Communities could be big loser in bill to help casinos
By Matt Mikus email@example.com February 18, 2013 4:32PM
Updated: February 19, 2013 9:47AM
While legislation moves through the General Assembly to give casinos in Indiana a competitive edge, communities that depend on gambling revenue from casinos may lose out.
An amendment to Senate Bill 528 would remove a mandate providing casino revenues to local government.
Offered by State Sen. Luke Kenley, R-Noblesville, the amendment changed language that would guarantee a specific amount to individual communities.

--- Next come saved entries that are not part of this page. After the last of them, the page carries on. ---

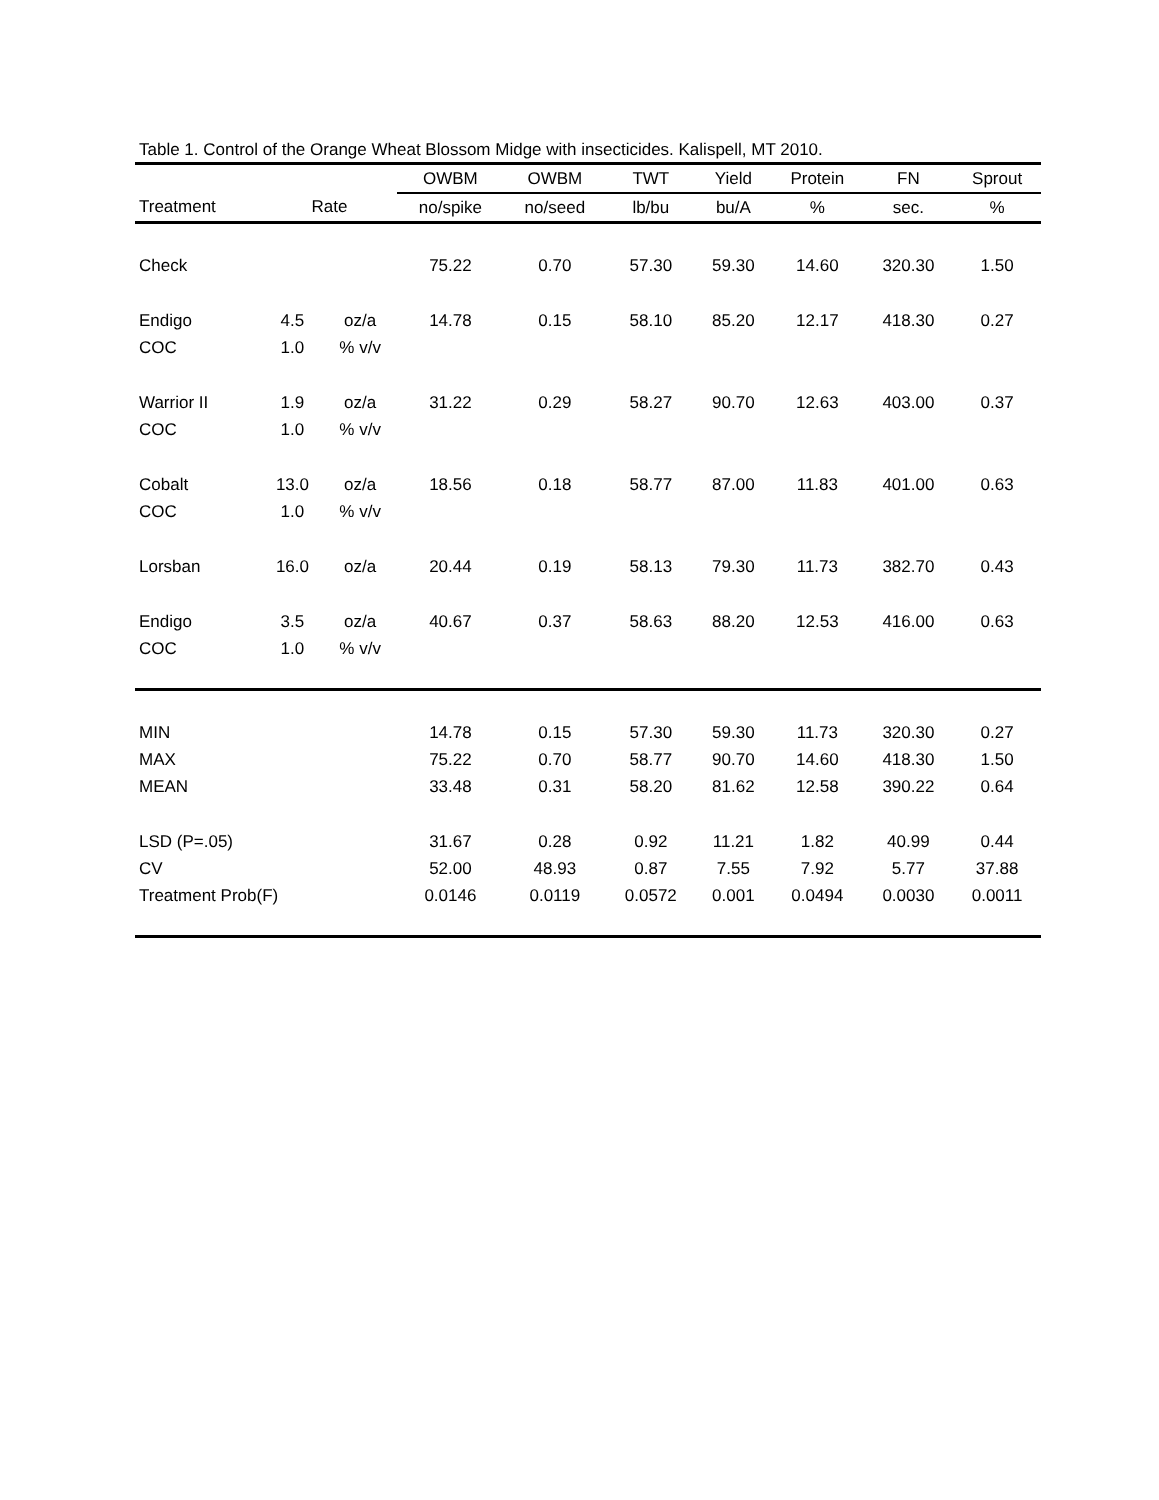Table 1. Control of the Orange Wheat Blossom Midge with insecticides. Kalispell, MT 2010.
| | | | OWBM | OWBM | TWT | Yield | Protein | FN | Sprout |
| --- | --- | --- | --- | --- | --- | --- | --- | --- | --- |
| Treatment | Rate | | no/spike | no/seed | lb/bu | bu/A | % | sec. | % |
| Check | | | 75.22 | 0.70 | 57.30 | 59.30 | 14.60 | 320.30 | 1.50 |
| Endigo | 4.5 | oz/a | 14.78 | 0.15 | 58.10 | 85.20 | 12.17 | 418.30 | 0.27 |
| COC | 1.0 | % v/v | | | | | | | |
| Warrior II | 1.9 | oz/a | 31.22 | 0.29 | 58.27 | 90.70 | 12.63 | 403.00 | 0.37 |
| COC | 1.0 | % v/v | | | | | | | |
| Cobalt | 13.0 | oz/a | 18.56 | 0.18 | 58.77 | 87.00 | 11.83 | 401.00 | 0.63 |
| COC | 1.0 | % v/v | | | | | | | |
| Lorsban | 16.0 | oz/a | 20.44 | 0.19 | 58.13 | 79.30 | 11.73 | 382.70 | 0.43 |
| Endigo | 3.5 | oz/a | 40.67 | 0.37 | 58.63 | 88.20 | 12.53 | 416.00 | 0.63 |
| COC | 1.0 | % v/v | | | | | | | |
| MIN | | | 14.78 | 0.15 | 57.30 | 59.30 | 11.73 | 320.30 | 0.27 |
| MAX | | | 75.22 | 0.70 | 58.77 | 90.70 | 14.60 | 418.30 | 1.50 |
| MEAN | | | 33.48 | 0.31 | 58.20 | 81.62 | 12.58 | 390.22 | 0.64 |
| LSD (P=.05) | | | 31.67 | 0.28 | 0.92 | 11.21 | 1.82 | 40.99 | 0.44 |
| CV | | | 52.00 | 48.93 | 0.87 | 7.55 | 7.92 | 5.77 | 37.88 |
| Treatment Prob(F) | | | 0.0146 | 0.0119 | 0.0572 | 0.001 | 0.0494 | 0.0030 | 0.0011 |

“The communities with riverboats would get a certain amount from the admission tax and it would never be reduced,” Kenley said. “But since then the sales volumes at all the riverboats except one have fallen. So last year the state had to write a check for $40 million to pay them for the fact that the revenues had fallen.”
For Lake County, that could result in a loss of $9.5 million.
The lower rates consist of both a removal of a $40 million revenue guarantee, and changes in the tax structure based on supplemental wagers instead of admissions.
The revenue guarantee came from legislation in 2002 that locked in funds at no less than that year’s levels, but capped the maximum allowed at $40 million to the state.
With the proposed changes, Gary would lose $5.1 million from Majestic Star by 2015, and East Chicago $4 million from Ameristar. Hammond would only see a loss of about $400,000 from Horseshoe.
In LaPorte County, Michigan City could face a loss of $2.2 million in revenue from Blue Chip Casino.
Kenley said that because the bill is offering incentives to help the casinos, such as free-play tax breaks and lower tax burdens, the communities should also chip in to help.
“We’re asking the locals to share in the concessions to the riverboats,” he said, “We just don’t want to take it out of the state’s hide only.”
Kenley added that the change hits Gary and Ohio County the hardest.
State Sen. Earline Rogers feels that the funds should remain for the communities.
“Why do we always has to be the one to lose?” Rogers said, “This was always an effort driven by the communities where the casinos were docked.”
Kenley responded: “So then we could not pass a bill, and there would be no incentives and it would be up to the locals to make the boats work better.”
The bill returns to the Senate floor for a vote, but could face a difficult future.
House Speaker Brian Bosma, R-Indianapolis, has said he doesn’t believe now is the time for drastic changes to gambling in the state.